A jak myślicie jaki "amerykański horror" wykorzystają scenarzyści, osobiście obstawiam, że może być to coś podobnego do "Droga bez powrotu" lub "Wzgórza mają oczy"
Też o czymś takim pomyślałem, ale np. to mogą też być jakieś indiańskie demony :)
Jezeli o mnie chodzi to lubie polaczenie horroru z sf, choc definicja wskazuje, ze jest to niemozliwe. Taki Alien nie byl horrorem, nie bylo tam zadnych zjawisk nadprzyrodzonych z piekla rodem, ale klimacik w tym stylu bylby mile widziany. Obawiam sie jednak, ze zaden serial nie bylby w stanie stworzyc czegos podobnego.

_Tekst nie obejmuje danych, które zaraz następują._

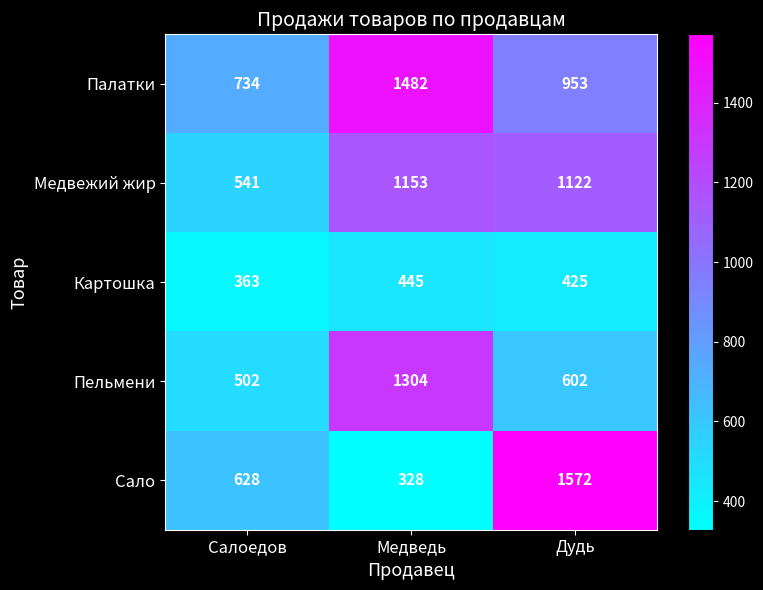

Between Салоедов and Медведь, which series saw the biggest shift?

Пельмени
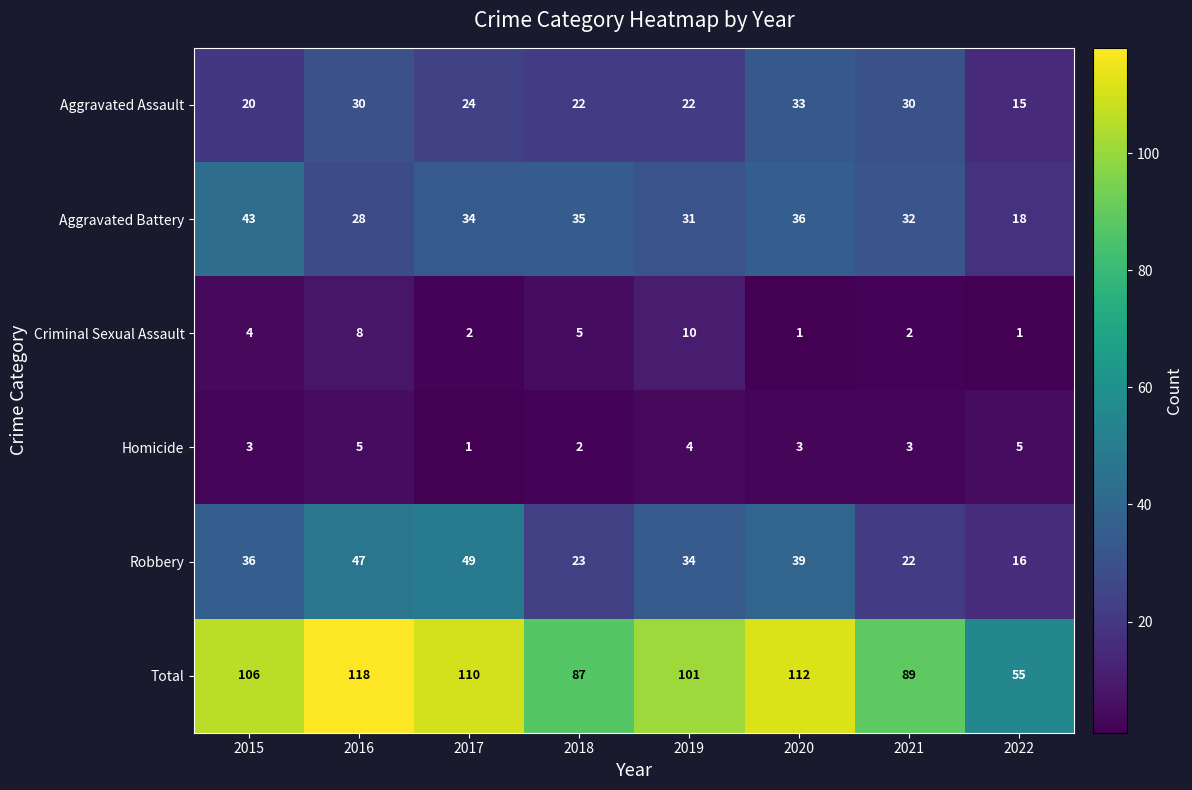

List the series in order of their peak value, highest first.

Total, Robbery, Aggravated Battery, Aggravated Assault, Criminal Sexual Assault, Homicide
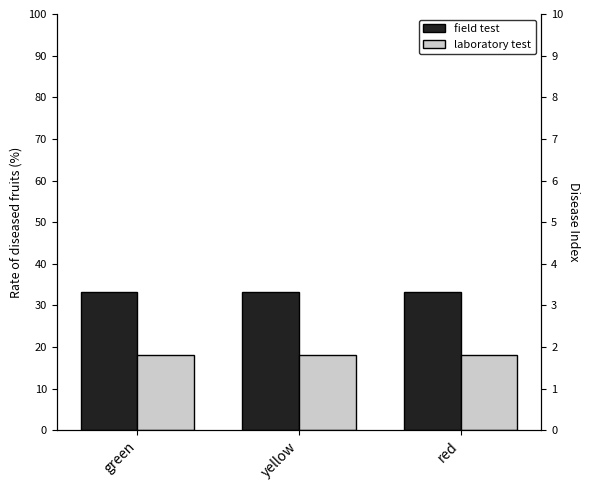

Is the value of field test at yellow greater than the value of laboratory test at yellow?

Yes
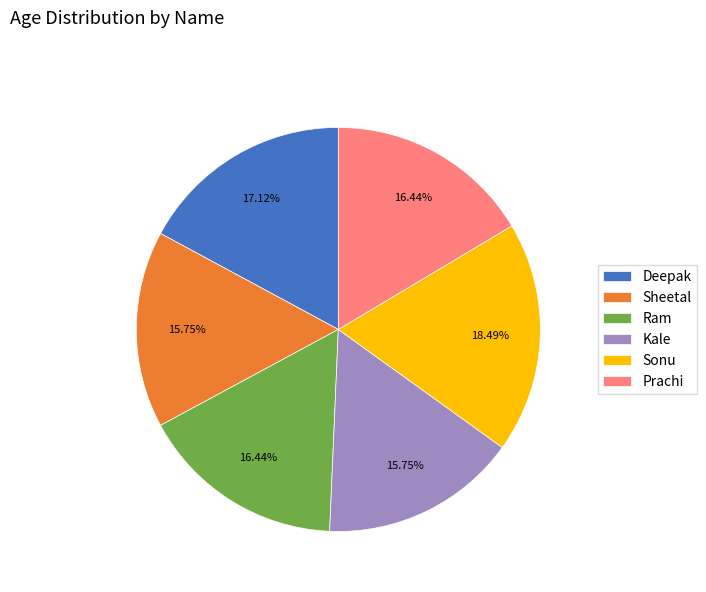

True or false: Prachi accounts for 16% of the total.

True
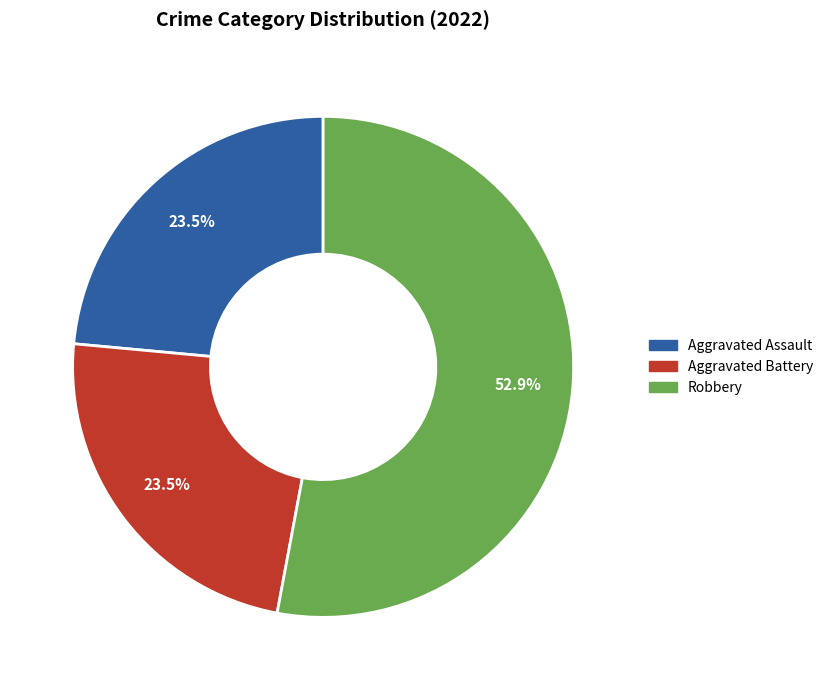

Is there a majority slice in this chart?

Yes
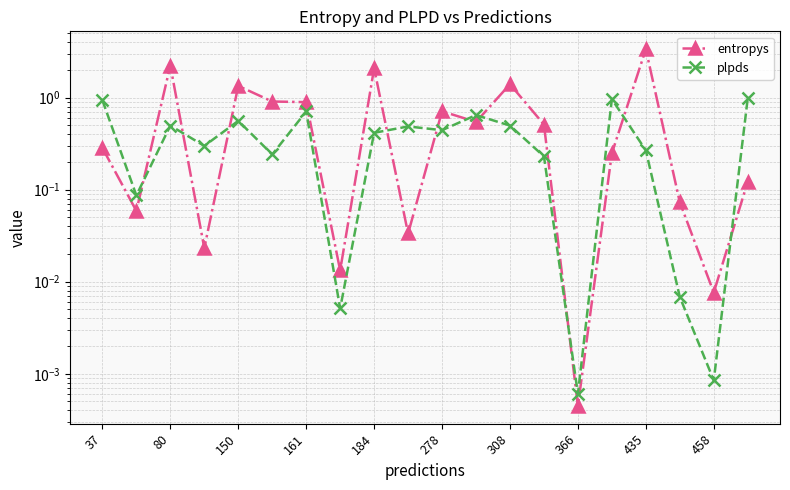

How many interior local valleys does the plpds series have?

7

Właśnie obejrzałem ostatni odcinek American horror story i szczerze mnie zasmucił. Nawet końcowa akcja z antychrystem nie mogła tego naprawić. Ale nie oszukujmy się prawdziwy finał sezonu był w momencie śmierci Bena, reszta to było nudne zakończenie, oraz wyjaśnienie co się stało z tą biedną rodzinką. Ja uważam że chęć kontynuowania tej szopki to byłby wielki błąd. Co nie oznacz, że nie cierpię, bo naprawdę zżyłem się z tą poronioną rodzinką ;_/.
kim była postac którą zabił ten maly antychryst ? szczerze mówiąc postać antychrysta była jedna z ciekawszych w tej serii i szkoda ze na tym sie skonczylo.Ogólnie serial dobry, ale momentami bezpłciowy i przewidywalny.Druga seria musi byc lepsza.Jakiś termin jest?